Sebagai mahasiswa, tentunya kita juga adalah sebagai pembelajar, maka sikap utama seorang pembelajar adalah kita harus menyiapkan diri untuk membiarkan ilmu masuk kepada diri kita, seperti halnya gelas, air tidak akan masuk dan malah tumpah ketika kita tidak mengkosongkan atau menuangkannya dahulu ketempat yang lebih besar. Jadi, setiap kita menuntut ilmu, kita harus bersikap seperti gelas kosong yang siap menampung air sebanyak-banyaknya untuk kita tuangkan terhadap banyak hal sebagai bekal untuk mengarungi kehidupan di dunia dan juga akhirat.

Dalam menerima ilmu, sejatinya tidak selalu dari berapa banyak buku yang kita baca, tidak juga dari seberapa banyak dosen atau guru-guru berbicara, karena jika hanya dari buku, mungkin Nabi Sulaiman mewariskan perpustakaan dengan jumlah buku yang banyak karena beliau dikisahkan sebagai Nabi dengan keilmuan yang luar biasa, yakni mampu menguasai bahasa hewan, jin dan manusia. Tetapi semua itu tidak ada bukunya dan tidak ada yang mampu mempelajarinya kembali selain Nabi Sulaiman. Ini artinya, bahwa ilmu itu menurut Ibnu Mas’ud adalah cahaya yang dimasukan kedalam kalbu.

Dengan demikian, ilmu merupakan sebuah ilham yang diturunkan langsung oleh Tuhan Pemilik Pengetahuan kepada yang dikehendakinya. Maka tugas kita sebagai pembelajar atau pemburu ilmu adalah memantaskan diri untuk dikehendaki Tuhan sebagai orang yang layak menerima ilmu atau diturunkannya ilham tersebut, tentunya dengan cara-cara yang baik dan benar. Sehingga ketika kita belajar, membaca buku, mendengarkan ceramah, diskusi dan lainnya benar-benar menjadi ilmu yang melekat kepada diri kita. Lalu bagaimana caranya? Imam Al-Ghazali dalam bukunya Ihya’ ‘Ulumuddin sedikitnya menyebutkan tujuh cara untuk kita lakukan agar ilmu benar-benar masuk kedalam diri kita sebagai mahasiswa atau pemburu ilmu, tetapi saya menyingkatnya menjadi lima. Diantaranya adalah sebagai berikut;

Pertama, membersihkan hati atau jiwa dari akhlak yang buruk. Artinya, bukan sekedar kebersihan pakaian, melainkan kita harus membersihkan hati sehingga ilmu dapat masuk dengan mudah kedalam diri kita karena ilmu itu bersemayam dalam hati. Maka kita harus menjaga diri dengan senantiasa memilki akhlak yang baik dan menghindari akhlak yang buruk atau tercela.  

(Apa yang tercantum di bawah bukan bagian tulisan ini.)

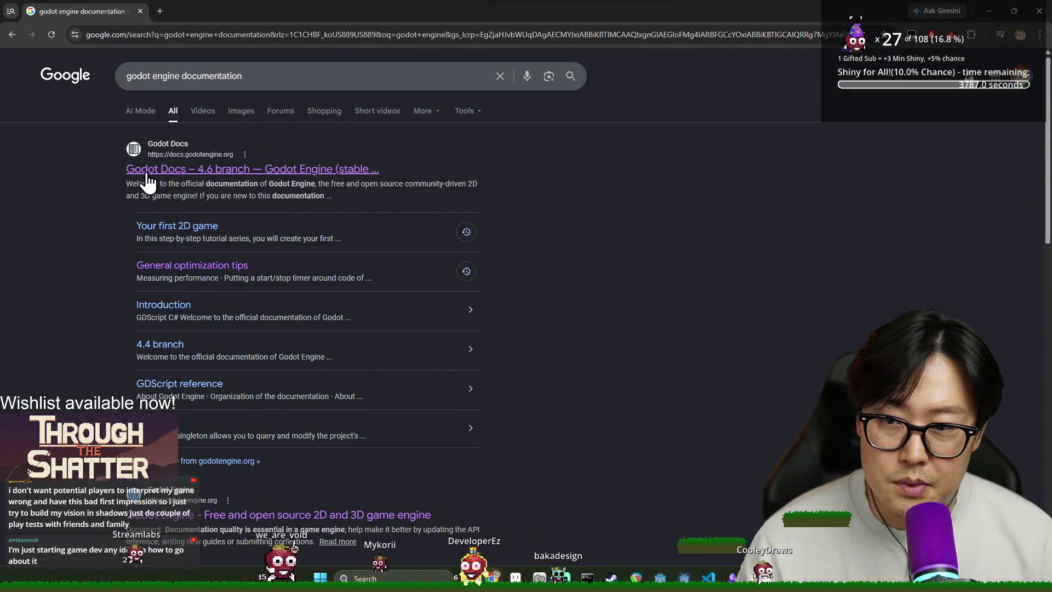
Step: Open the Godot Docs 4.6 page, expand Getting Started, then return to the script at line 27
left_click(144, 170)
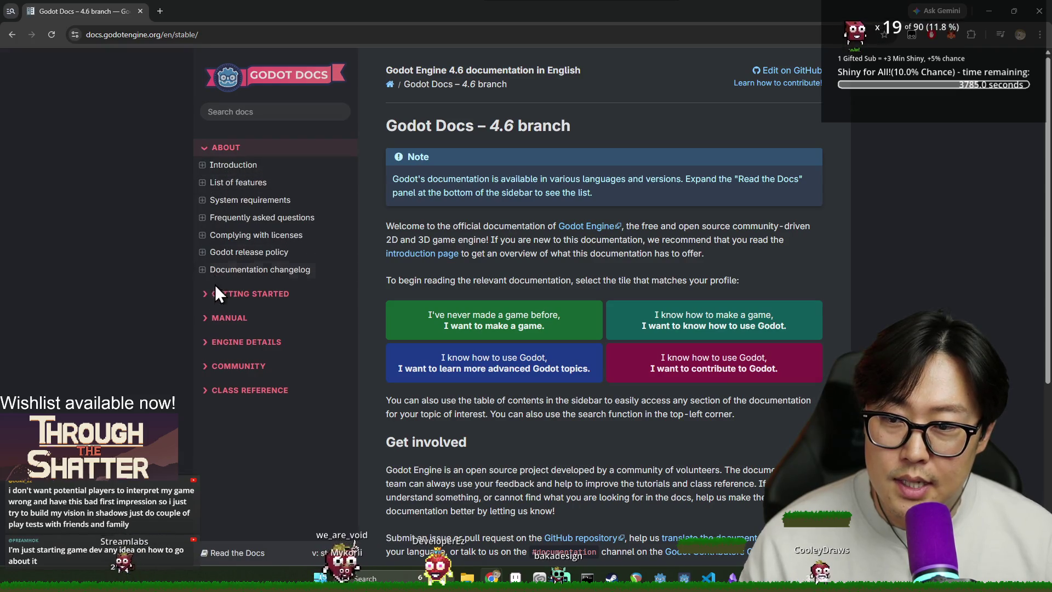
left_click(219, 293)
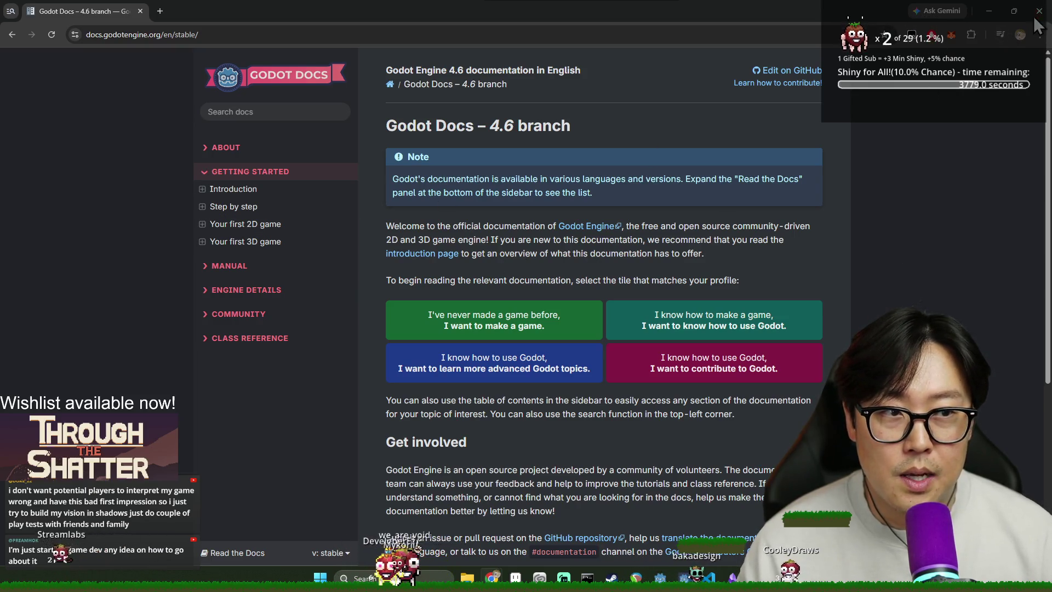
key("alt+Tab")
left_click(546, 198)
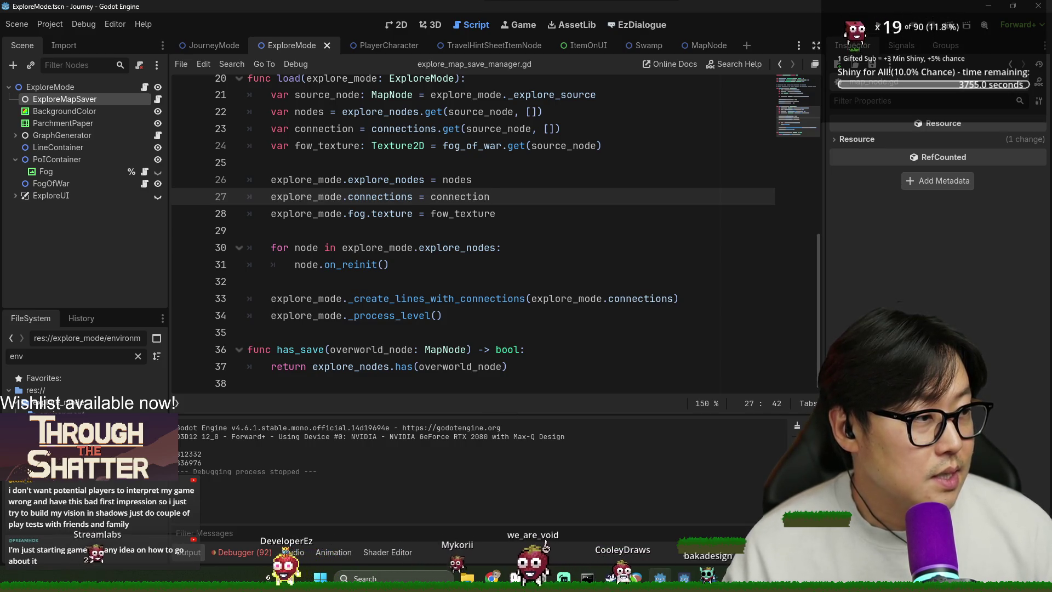
left_click(395, 316)
left_click(413, 196)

Kedua, harus fokus atau konsentrasi terhadap ilmu. Artinya, kita harus sepenuhnya mencurahkan perhatian kepada ilmu, karena ilmu tidak akan mau menyerahkan sebagiannya kepada kita sampai kita memberikan seluruhnya kepada ilmu. Dan hendaknya kita juga memperioritaskan keilmuan dengan memusatkan perhatian kepada ilmu yang terpenting yaitu ilmu mengenai akhirat.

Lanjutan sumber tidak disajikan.